• No results found

Zienswijzen m.b.t. paragraaf 5.12 „Niet-periodieke distributienettarieven‟

In document van 30 september 2014 (pagina 45-48)

3.3.12.1 Zienswijze 42.

Zienswijze Indexatie vanaf augustus 2010 Belanghebbende Infrax

Samenvatting van de zienswijze van de belanghebbende

De niet-periodieke tarieven van 2012, verlengd tot einde 2014, werden volgens Infrax door de CREG vastgesteld als een vaste en gemiddelde prijs voor de ganse periode 2009-2012. Infrax stelt dat voor een correcte indexatie naar 2015 men dient te starten van augustus 2010.

Reactie op de zienswijze

De VREG kan instemmen met de zienswijze en zal hiermee rekening houden in de tariefmethodologie.

De VREG dient daarbij ook rekening te houden met zienswijze nr. 43.

Conclusie

De geconsulteerde versie van de tariefmethodologie wordt gewijzigd in paragraaf 5.12. m.b.t. de indexatie van de niet-periodieke tarieven voor 2015. De niet-periodieke distributienettarieven voor 2015 zijn deze van het jaar 2012, indertijd vastgesteld onder toezicht van de CREG, en geïndexeerd volgens inflatie. Voor de bepaling van de noodzakelijke indexatie van zijn niet-periodieke distributienettarieven houdt de distributienetbeheerder rekening met hun huidige kostenreflectiviteit.

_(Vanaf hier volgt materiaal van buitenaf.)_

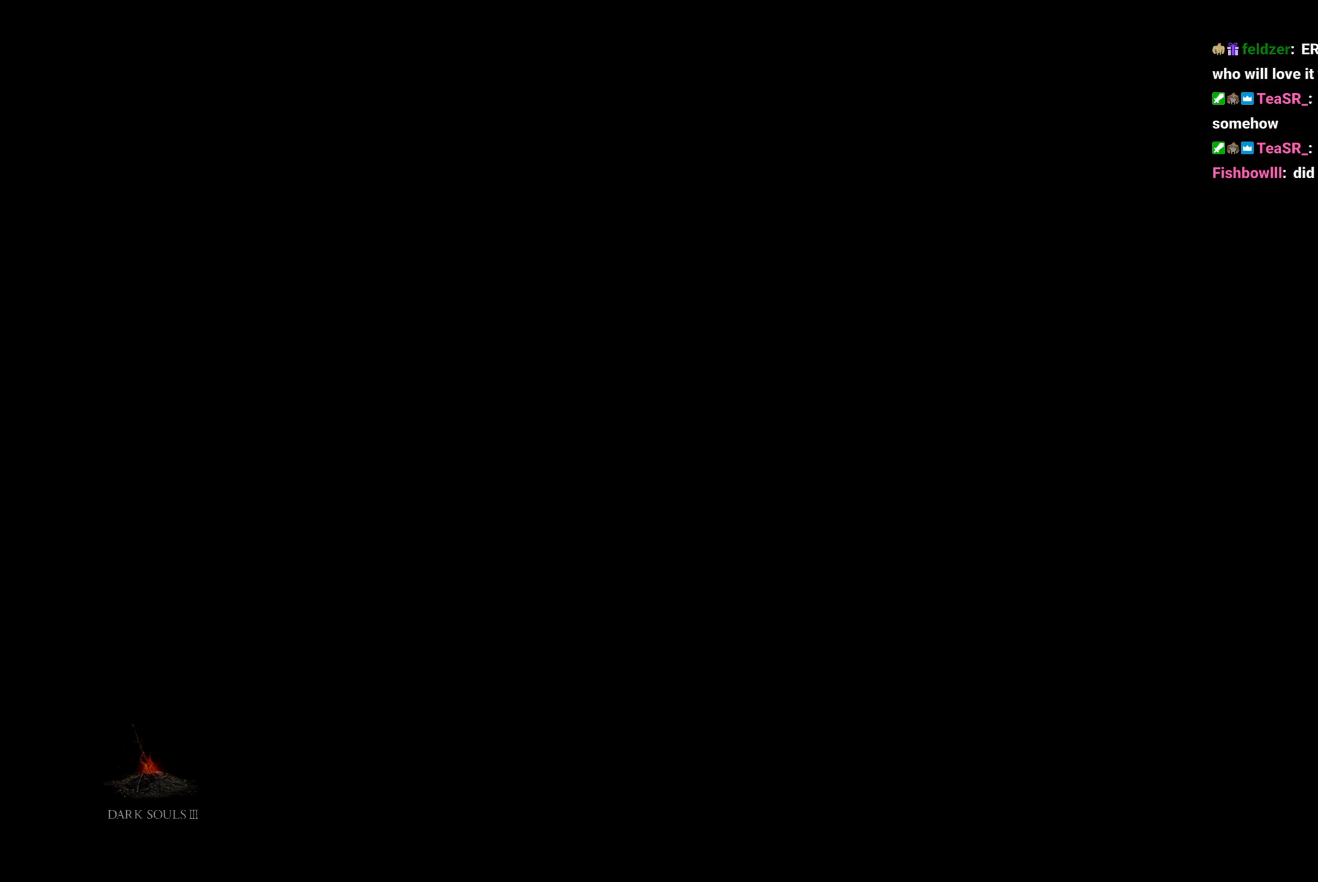
{"buttons": [], "left_stick": "center", "right_stick": "center", "events": [[17, "A", "down"], [67, "A", "up"], [183, "A", "down"], [250, "A", "up"], [350, "A", "down"], [400, "A", "up"]]}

De VREG laat een indexatie toe die kleiner is of gelijk aan de inflatie die optrad volgens de consumptieprijsindex vanaf augustus 2010. De VREG beschouwt die index als deze op het gemiddelde tijdstip voor de niet-periodieke distributienettarieven die werden toegepast over de vorige reguleringsperiode 2009-2012. De distributienetbeheerder deelt aan de VREG mee welke indexatie hij toepast op zijn niet-periodieke distributienettarieven van 2012 en motiveert deze keuze.

3.3.12.2 Zienswijze 43.

Zienswijze Indexatie vanaf augustus 2011 Belanghebbende Eandis

Samenvatting van de zienswijze van de belanghebbende

Eandis meldt dat het bestaande niet-periodieke distributienettarief voor de periode 2009-2012 was berekend op basis van een gemiddelde inflatie over de periode 2009-2012. Aldus zou het

niet-periodiek tarief van 2012 geïndexeerd dienen te worden volgens het inflatiecijfer volgens de wijziging van de consumptieprijsindex tussen augustus 2011 en augustus 2014.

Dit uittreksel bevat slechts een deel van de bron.